§ Job item
Produce word for word the lines of the data below running from the one that has "Some mods won't" to the one that has "status ingame display", inclusive, and no others.

Collected data
---------------

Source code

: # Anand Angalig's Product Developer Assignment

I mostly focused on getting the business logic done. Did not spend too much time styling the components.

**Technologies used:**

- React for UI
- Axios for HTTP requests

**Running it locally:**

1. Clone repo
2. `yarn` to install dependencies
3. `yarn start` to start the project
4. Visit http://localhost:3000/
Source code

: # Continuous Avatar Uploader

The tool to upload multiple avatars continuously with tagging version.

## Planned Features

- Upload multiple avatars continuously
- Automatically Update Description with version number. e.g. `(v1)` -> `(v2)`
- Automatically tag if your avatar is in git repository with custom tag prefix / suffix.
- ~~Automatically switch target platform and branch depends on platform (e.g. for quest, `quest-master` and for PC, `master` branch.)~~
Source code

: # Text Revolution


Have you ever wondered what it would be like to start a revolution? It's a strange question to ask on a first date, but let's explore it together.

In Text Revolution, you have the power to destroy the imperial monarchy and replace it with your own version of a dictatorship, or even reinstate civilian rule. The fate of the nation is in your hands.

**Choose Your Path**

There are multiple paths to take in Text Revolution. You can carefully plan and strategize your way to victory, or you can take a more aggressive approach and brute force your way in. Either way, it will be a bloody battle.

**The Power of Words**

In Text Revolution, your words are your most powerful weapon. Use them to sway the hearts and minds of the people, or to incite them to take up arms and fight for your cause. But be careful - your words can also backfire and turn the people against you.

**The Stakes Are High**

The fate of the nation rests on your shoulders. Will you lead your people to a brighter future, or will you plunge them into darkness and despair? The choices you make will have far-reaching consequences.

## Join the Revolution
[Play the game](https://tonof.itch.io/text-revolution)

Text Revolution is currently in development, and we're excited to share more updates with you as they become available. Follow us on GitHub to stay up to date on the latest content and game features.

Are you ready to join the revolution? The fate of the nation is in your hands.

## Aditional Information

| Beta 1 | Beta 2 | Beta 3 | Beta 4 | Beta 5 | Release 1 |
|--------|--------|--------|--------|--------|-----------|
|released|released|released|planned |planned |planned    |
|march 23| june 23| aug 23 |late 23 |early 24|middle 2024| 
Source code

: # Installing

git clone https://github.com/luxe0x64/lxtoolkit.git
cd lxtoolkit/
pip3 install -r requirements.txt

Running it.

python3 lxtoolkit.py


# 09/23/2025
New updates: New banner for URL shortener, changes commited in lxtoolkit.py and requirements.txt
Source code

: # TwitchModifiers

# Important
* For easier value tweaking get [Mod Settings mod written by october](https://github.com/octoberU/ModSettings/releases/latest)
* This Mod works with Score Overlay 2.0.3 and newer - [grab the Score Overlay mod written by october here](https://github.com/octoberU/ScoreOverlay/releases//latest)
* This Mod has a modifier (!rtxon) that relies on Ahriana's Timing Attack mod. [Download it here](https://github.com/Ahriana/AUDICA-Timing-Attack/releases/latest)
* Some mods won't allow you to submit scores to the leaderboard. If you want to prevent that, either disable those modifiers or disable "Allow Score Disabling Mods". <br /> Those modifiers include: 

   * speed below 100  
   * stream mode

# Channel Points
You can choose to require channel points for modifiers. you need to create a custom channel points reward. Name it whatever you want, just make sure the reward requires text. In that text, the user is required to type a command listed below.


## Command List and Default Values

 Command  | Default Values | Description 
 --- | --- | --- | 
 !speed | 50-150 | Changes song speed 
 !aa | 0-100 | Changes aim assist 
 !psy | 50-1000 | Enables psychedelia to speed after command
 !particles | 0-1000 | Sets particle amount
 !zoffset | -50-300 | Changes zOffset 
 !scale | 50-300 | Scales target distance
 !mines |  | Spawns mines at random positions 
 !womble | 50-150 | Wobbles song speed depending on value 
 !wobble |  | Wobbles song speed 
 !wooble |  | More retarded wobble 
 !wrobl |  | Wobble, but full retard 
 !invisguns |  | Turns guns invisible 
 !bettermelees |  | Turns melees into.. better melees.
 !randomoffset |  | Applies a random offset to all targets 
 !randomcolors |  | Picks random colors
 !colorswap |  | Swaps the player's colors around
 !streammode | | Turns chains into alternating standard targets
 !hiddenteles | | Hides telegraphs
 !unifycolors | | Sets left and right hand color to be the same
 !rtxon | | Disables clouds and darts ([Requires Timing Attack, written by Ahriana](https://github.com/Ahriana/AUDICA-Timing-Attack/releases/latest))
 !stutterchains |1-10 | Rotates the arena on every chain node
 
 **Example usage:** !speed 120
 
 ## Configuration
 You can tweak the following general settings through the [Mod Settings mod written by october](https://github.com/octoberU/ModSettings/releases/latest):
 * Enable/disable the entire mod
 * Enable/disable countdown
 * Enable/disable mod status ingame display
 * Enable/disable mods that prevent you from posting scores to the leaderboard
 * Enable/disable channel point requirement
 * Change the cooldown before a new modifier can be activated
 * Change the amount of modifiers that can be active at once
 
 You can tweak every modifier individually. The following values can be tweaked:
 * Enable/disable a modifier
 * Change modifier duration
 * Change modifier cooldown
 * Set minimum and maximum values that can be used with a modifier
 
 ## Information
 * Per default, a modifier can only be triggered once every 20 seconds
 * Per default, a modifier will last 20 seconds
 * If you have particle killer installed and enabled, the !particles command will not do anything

---------------

§ Solution to the problem
* Some mods won't allow you to submit scores to the leaderboard. If you want to prevent that, either disable those modifiers or disable "Allow Score Disabling Mods". <br /> Those modifiers include: 

   * speed below 100  
   * stream mode

# Channel Points
You can choose to require channel points for modifiers. you need to create a custom channel points reward. Name it whatever you want, just make sure the reward requires text. In that text, the user is required to type a command listed below.


## Command List and Default Values

 Command  | Default Values | Description 
 --- | --- | --- | 
 !speed | 50-150 | Changes song speed 
 !aa | 0-100 | Changes aim assist 
 !psy | 50-1000 | Enables psychedelia to speed after command
 !particles | 0-1000 | Sets particle amount
 !zoffset | -50-300 | Changes zOffset 
 !scale | 50-300 | Scales target distance
 !mines |  | Spawns mines at random positions 
 !womble | 50-150 | Wobbles song speed depending on value 
 !wobble |  | Wobbles song speed 
 !wooble |  | More retarded wobble 
 !wrobl |  | Wobble, but full retard 
 !invisguns |  | Turns guns invisible 
 !bettermelees |  | Turns melees into.. better melees.
 !randomoffset |  | Applies a random offset to all targets 
 !randomcolors |  | Picks random colors
 !colorswap |  | Swaps the player's colors around
 !streammode | | Turns chains into alternating standard targets
 !hiddenteles | | Hides telegraphs
 !unifycolors | | Sets left and right hand color to be the same
 !rtxon | | Disables clouds and darts ([Requires Timing Attack, written by Ahriana](https://github.com/Ahriana/AUDICA-Timing-Attack/releases/latest))
 !stutterchains |1-10 | Rotates the arena on every chain node
 
 **Example usage:** !speed 120
 
 ## Configuration
 You can tweak the following general settings through the [Mod Settings mod written by october](https://github.com/octoberU/ModSettings/releases/latest):
 * Enable/disable the entire mod
 * Enable/disable countdown
 * Enable/disable mod status ingame display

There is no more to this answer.